Elsevier

The Lancet

Volume 398, Issue 10295, 10–16 July 2021, Pages 157-170
The Lancet

Seminar
Histiocytosis

https://doi.org/10.1016/S0140-6736(21)00311-1Get rights and content

Summary

Histiocytoses constitute a heterogeneous group of rare disorders, characterised by infiltration of almost any organ by myeloid cells with diverse macrophage or dendritic cell phenotypes. Histiocytoses can start at any age. Diagnosis is based on histology in combination with appropriate clinical and radiological findings. The low incidence and broad spectrum of clinical manifestations often leads to diagnostic delay, especially for adults. In most cases, biopsy specimens infiltrated by histiocytes have somatic mutations in genes activating the MAP kinase cell-signalling pathway. These mutations might also be present in blood cells and haematopoietic progenitors of patients with multisystem disease. A comprehensive range of investigations and molecular typing are essential to accurately predict prognosis, which can vary from spontaneous resolution to life-threatening disseminated disease. Targeted therapies with BRAF or MEK inhibitors have revolutionised salvage treatment. However, the type and duration of treatment are still debated, and the prevention of neurological sequelae remains a crucial issue.

Introduction

Histiocytoses are a clinically heterogeneous group of rare disorders (appendix p 2) with onset at any age, which remain challenging to diagnose and treat. However, recent discoveries of oncogenic mutations in the mitogen-activated protein (MAP) kinase cell-signalling pathway have revolutionised clinical management. In the past, detection of phenotypic or ultrastructural markers specific to Langerhans cells (eg, CD1a, CD207, and Birbeck granules) defined the difference between Langerhans cell histiocytosis (LCH) and non-LCH.1 It is now known that a common molecular cause underlies most LCH and other non-LCH entities, notably Erdheim-Chester disease (ECD) and some cases of juvenile xanthogranuloma and Rosai-Dorfman-Destombes disease (RDD). Indeed, the majority of lesions that occur in histiocytoses harbour mutations in CSF1R, ALK, RET, NTRK, RAS, RAF, MAP2K, or other kinase genes, linking myeloid-specific growth factor receptor-binding to ERK activation.
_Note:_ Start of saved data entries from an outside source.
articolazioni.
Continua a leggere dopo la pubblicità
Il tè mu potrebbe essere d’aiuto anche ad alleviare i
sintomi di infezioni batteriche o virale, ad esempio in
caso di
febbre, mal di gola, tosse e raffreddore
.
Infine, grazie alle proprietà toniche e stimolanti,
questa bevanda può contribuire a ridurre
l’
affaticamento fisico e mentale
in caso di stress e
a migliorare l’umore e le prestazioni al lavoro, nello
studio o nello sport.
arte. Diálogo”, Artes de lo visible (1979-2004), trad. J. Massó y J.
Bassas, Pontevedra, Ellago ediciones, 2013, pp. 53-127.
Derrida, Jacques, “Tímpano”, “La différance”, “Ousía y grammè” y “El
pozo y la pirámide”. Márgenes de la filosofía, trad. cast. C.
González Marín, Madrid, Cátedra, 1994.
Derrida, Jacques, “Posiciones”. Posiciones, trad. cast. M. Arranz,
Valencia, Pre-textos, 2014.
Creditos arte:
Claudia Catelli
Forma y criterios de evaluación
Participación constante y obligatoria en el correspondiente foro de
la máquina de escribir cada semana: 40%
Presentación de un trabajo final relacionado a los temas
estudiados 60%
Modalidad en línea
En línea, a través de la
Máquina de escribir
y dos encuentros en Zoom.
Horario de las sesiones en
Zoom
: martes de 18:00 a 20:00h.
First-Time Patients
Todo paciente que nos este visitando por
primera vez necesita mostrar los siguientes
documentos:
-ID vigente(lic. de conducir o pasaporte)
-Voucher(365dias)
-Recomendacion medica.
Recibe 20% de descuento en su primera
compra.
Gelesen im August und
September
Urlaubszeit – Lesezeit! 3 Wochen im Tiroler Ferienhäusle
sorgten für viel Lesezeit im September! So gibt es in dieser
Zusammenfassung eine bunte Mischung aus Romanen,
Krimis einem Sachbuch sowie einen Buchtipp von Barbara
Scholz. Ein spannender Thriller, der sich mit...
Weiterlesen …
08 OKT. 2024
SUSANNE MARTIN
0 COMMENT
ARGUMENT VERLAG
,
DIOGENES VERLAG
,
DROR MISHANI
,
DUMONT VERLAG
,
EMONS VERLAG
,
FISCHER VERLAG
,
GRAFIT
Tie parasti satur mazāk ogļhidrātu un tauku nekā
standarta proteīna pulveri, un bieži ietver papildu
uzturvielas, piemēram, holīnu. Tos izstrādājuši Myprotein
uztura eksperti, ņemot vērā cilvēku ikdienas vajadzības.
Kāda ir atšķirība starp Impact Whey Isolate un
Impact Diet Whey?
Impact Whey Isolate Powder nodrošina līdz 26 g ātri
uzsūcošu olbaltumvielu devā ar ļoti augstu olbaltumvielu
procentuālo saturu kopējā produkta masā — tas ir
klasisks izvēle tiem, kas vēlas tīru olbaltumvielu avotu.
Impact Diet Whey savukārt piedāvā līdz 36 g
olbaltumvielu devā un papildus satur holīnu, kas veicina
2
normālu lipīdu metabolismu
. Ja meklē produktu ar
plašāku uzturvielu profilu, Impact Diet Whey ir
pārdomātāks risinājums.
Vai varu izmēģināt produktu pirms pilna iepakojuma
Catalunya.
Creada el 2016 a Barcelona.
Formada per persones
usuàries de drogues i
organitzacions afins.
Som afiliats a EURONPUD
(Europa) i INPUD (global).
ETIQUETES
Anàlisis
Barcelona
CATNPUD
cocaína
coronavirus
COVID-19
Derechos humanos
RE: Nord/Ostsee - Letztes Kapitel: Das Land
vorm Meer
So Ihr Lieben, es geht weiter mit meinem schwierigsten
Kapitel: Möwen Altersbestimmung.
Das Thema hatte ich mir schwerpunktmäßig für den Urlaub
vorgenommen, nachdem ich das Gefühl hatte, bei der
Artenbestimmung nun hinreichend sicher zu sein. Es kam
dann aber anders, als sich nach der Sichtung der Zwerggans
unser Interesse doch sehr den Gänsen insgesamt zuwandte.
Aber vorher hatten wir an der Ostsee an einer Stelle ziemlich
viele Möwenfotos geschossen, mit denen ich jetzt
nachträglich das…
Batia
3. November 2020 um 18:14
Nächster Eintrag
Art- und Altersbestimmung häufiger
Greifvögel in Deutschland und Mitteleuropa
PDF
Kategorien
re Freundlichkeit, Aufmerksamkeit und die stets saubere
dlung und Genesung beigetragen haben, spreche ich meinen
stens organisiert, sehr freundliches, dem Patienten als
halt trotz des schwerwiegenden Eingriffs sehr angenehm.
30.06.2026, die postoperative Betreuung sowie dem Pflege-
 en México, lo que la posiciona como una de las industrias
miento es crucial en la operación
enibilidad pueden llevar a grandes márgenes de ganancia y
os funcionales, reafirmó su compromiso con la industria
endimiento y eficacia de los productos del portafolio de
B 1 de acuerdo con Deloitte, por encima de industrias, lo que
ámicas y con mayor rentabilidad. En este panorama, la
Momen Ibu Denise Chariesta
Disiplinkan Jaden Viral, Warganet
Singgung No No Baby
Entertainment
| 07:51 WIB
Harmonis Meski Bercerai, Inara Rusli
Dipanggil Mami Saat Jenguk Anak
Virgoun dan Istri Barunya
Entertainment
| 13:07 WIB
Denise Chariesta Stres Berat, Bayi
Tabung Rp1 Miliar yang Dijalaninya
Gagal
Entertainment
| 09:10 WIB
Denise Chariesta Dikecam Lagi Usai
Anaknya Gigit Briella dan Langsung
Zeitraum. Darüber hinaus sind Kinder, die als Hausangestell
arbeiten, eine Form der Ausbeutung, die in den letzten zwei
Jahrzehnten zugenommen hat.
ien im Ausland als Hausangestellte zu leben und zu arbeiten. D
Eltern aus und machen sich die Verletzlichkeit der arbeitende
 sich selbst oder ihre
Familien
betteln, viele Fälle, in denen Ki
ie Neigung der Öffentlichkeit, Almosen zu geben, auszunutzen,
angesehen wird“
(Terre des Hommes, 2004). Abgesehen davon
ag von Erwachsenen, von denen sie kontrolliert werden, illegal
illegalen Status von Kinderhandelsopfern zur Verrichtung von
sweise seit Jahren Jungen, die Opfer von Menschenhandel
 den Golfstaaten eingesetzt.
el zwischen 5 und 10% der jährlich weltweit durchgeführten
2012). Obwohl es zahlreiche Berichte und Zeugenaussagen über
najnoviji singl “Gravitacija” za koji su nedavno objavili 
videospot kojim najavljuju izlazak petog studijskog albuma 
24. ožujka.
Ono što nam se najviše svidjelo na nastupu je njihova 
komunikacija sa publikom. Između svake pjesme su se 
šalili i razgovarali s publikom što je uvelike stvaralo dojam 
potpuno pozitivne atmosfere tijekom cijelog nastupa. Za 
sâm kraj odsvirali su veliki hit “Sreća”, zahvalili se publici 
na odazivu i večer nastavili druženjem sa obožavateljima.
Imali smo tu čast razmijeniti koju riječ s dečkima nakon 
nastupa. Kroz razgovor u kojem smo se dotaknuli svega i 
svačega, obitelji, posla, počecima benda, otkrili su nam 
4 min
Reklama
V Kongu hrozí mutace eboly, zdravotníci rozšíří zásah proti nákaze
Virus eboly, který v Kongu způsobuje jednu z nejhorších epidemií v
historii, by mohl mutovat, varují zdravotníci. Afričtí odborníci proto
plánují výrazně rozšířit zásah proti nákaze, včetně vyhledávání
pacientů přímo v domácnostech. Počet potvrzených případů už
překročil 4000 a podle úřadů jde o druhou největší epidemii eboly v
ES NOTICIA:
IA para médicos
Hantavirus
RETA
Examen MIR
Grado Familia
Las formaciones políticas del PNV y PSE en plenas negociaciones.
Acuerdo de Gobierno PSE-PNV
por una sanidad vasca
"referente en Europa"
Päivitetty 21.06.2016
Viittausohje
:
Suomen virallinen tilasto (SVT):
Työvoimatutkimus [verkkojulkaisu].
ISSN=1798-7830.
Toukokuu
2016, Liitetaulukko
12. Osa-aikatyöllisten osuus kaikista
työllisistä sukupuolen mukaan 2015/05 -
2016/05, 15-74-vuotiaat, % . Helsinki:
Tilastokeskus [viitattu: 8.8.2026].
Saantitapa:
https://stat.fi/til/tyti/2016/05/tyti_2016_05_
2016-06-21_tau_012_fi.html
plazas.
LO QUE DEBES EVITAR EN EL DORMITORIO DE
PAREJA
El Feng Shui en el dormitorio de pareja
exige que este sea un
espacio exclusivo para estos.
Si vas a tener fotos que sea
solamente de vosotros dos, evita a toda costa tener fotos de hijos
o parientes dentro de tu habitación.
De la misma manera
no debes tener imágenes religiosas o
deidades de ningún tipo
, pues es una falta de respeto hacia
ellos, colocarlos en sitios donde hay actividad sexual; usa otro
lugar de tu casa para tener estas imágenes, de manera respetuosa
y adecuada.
Histiocytes can infiltrate virtually any tissue or organ, with a predilection for skin, bone, lung, lymph nodes, CNS, and heart (appendix p 12).2 Symptoms can reflect tumour mass and compression of adjacent organs, inflammation, tissue destruction, or progressive fibrosis, or a combination of these. Chronic inflammation can also cause constitutional symptoms (eg, fever, weight loss, lethargy). Most reviews have focused on one type of histiocytosis (childhood or adult LCH, ECD, or RDD);3, 4, 5, 6 however, disease overlap is not infrequent. Indeed, patients with ECD can also have LCH lesions, and both entities can be associated with RDD-like lesions.7, 8, 9 Furthermore, some presentations are not reflected in the current WHO classification.10 Finally, the histiocyte population within a single lesion is heterogeneous,11 and the histology and phenotype of some types of histiocytosis (eg, ECD and juvenile xanthogranuloma) can be indistinguishable.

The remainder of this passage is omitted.